Wednesday, 20 March 2013

Coffee and Croissants

Since moving house I'm back in the age old dilemma of not having any internet in the house; therefore I'm left to find a suitable coffee shop that satisfies both internet and taste bud requirements. It might not be glamorous, but it ticks the above boxes and I get discount, so for the foreseeable future I shall be ducking into Starbucks. 
The best part is the coffee and croissants. 

Sitting here, romanticising about the idea of myself in a Parisian cafe, writing endless recipe books, watching people go by and meeting a handsome man. Unfortunately that wont happen today, but there's no harm in dreaming. Saying that though, I am currently in the process of making a book of favourite recipes; one that will hopefully sit pride of place in the cafe that I'll one day open. 

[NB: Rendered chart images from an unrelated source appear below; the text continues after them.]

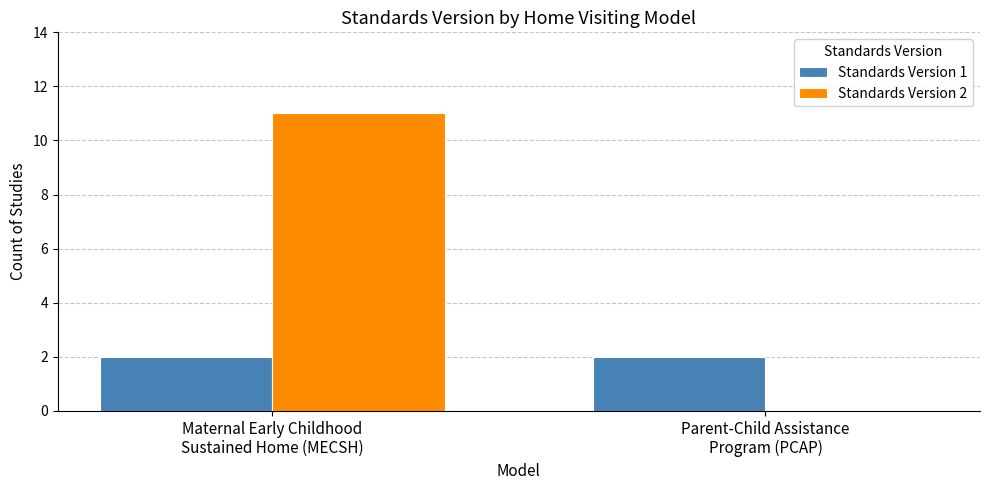

Which series has the largest total across all categories?

Standards Version 2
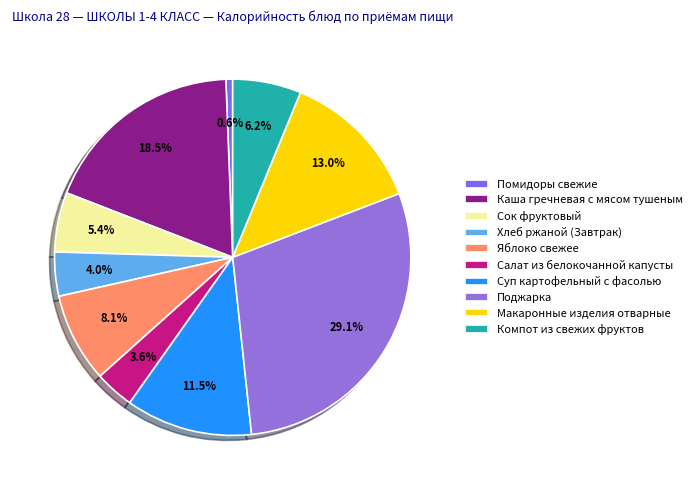

How many segments does this pie chart have?

10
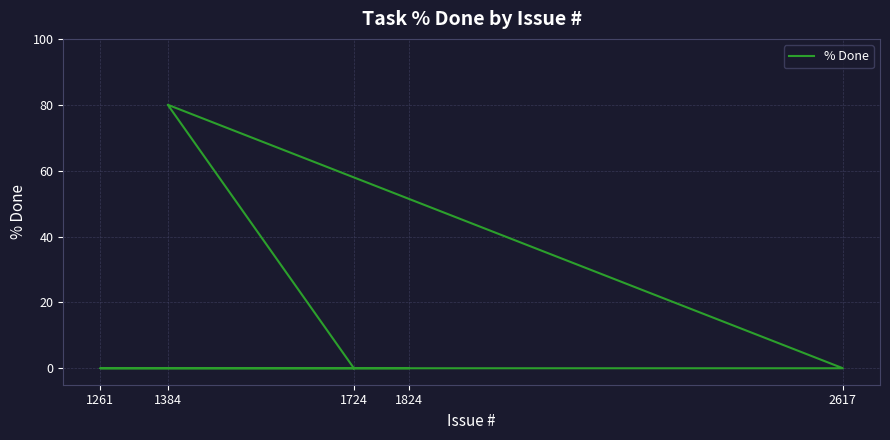

Between 1824 and 1261, which is larger?

1824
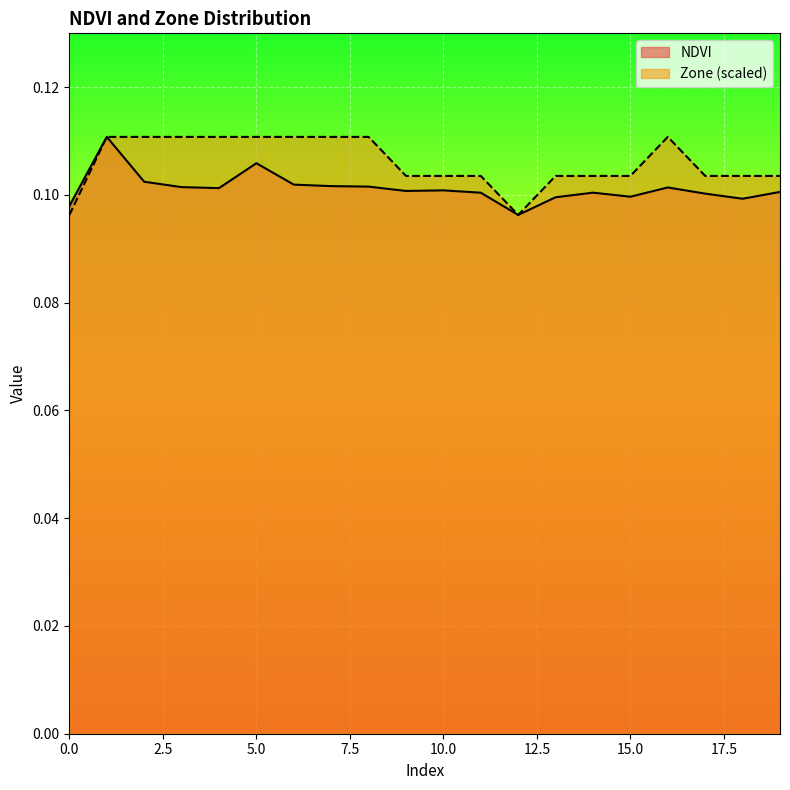

The NDVI series shows 0.1 at 10. True or false?

False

Anyway, I'm going to stop rambling, and crack on with what needs doing. I'm going to try and experiment a bit more soon, so please keep an eye out for something extra special. 

For now I shall go back to pretending I'm Carrie Bradshaw with my pastries and coffee. 


Tuesday, 12 March 2013

Round two!

No surprises for this next present....it's...CAKE! It tastes good, everybody loves it and why wouldn't you want a cake as a present?

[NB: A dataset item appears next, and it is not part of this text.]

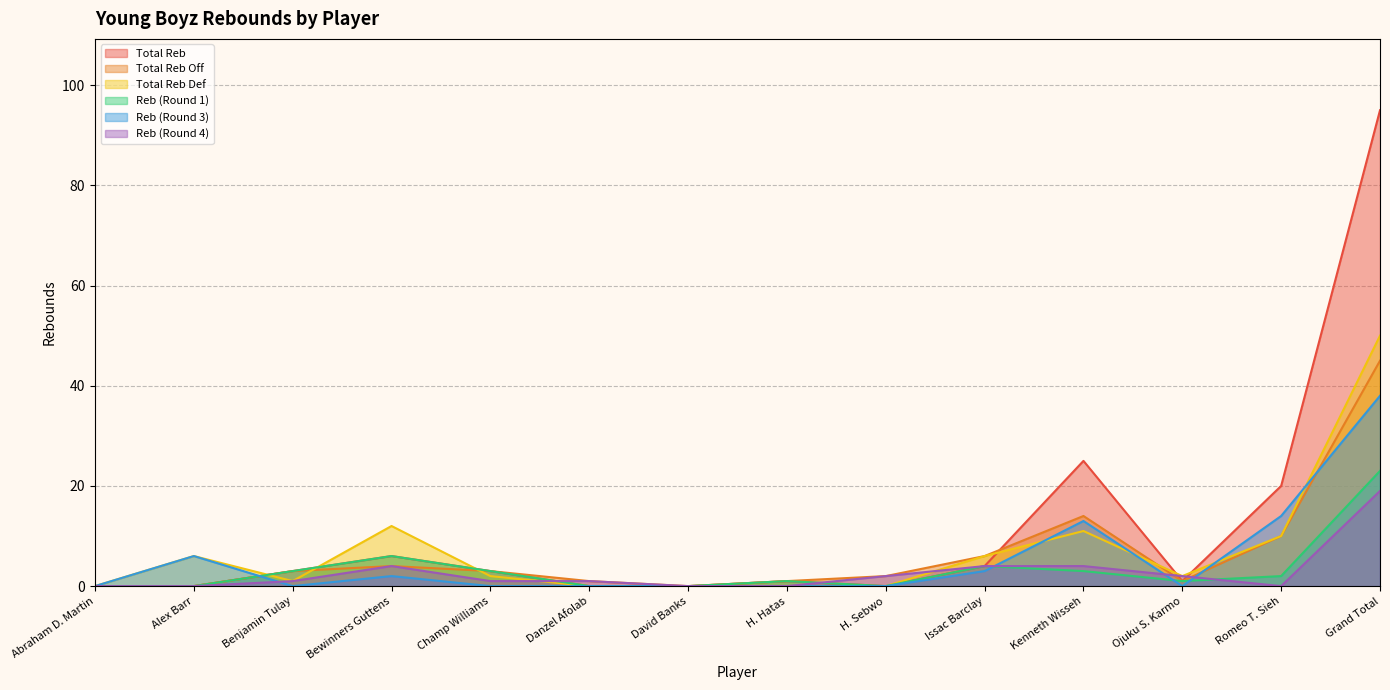

What position from the right is Bewinners Guttens?

11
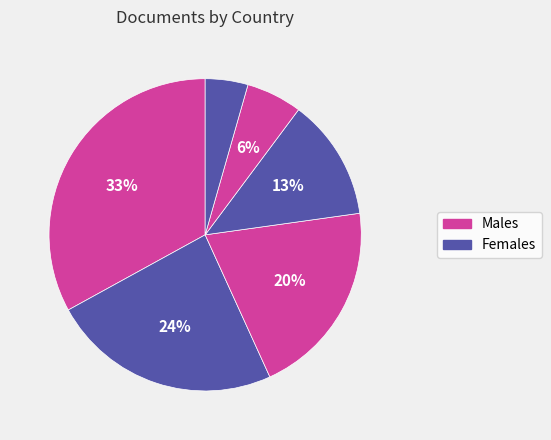

Count the number of slices in the pie.

6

What better way that to say thank you with chocolate and peanut butter?


What you'll need:
-4oz butter
-4oz caster sugar
-4oz self raising flour
-2 eggs
-cocoa powder (however much you fancy)
-1/2 tsp of baking powder
-2tsps of hazelnut syrup (optional)

The baking of:
-Pre-heat your oven to 170c
-In a large bowl: cream the butter and sugar; beat in the eggs; fold in the flour, syrup, cocoa and baking powder until you've got a nice creamy batter. 
-Pour into a small, but deep greased baking tin. Pop in the oven and bake for approx. 30mins. 
-Make sure it's bouncy, not wobbly before pulling it out of the oven. 

Icing:
-Whilst it's cooling, you'll want to cream together about 5oz butter, 4oz icing sugar and 2tbsp of crunchy/smooth peanut butter. Keep mixing until you're happy with the outcome. 
-If you wish to write a message or decorate with a coloured icing, continue reading, if not then dive in!
-You'll need approx. 2oz butter, 2oz caster sugar and a few drops of food colouring. Mix together and pipe it onto your cake!

Once it's all iced, give it away or just give it to yourself if you're feeling in the need for a cake present. 





Round one!

As I'm leaving both my current job and my house I thought I'd get a little bake happy and make everyone presents. A tasty parting gift!

For work I went for Peanut Butter cups and vanilla shortbread. They went down a treat!



I have to admit, I cheated a little with the PB cups! Whoops. As it was my first time making them I found a recipe for them here; however I didn't actually have enough for the exact measurements so I kinda just made it up as I went a long. In my freezer was a big bag of dark Hershey's chocolate going to waste, so I melted that down. They're very rich, so unless you like dark chocolate I'd go with milk choc. On the plus side, everyone at work loved them! 

I resorted to a firm favourite recipe for the shortbread, which you can find in a couple of previous posts. Chocolate is optional, I just had some left over from the cups. 

Giving food as gifts always works well, so if you're ever stuck for ideas these are quick and easy, and super tasty! 

I'm still here!

I'm currently in the middle of moving and I've had other things going on so I've not really had much time for a lot of baking and blogging. However, I have knocked up a couple of treats recently.

I shall be in my new place by Friday and I will be making the most of having my own kitchen, thats for sure!

Whilst I've been away I've noticed that my page views have gone up, so I really appreciate you lovely lot still checking in. I hope you're enjoying your baking!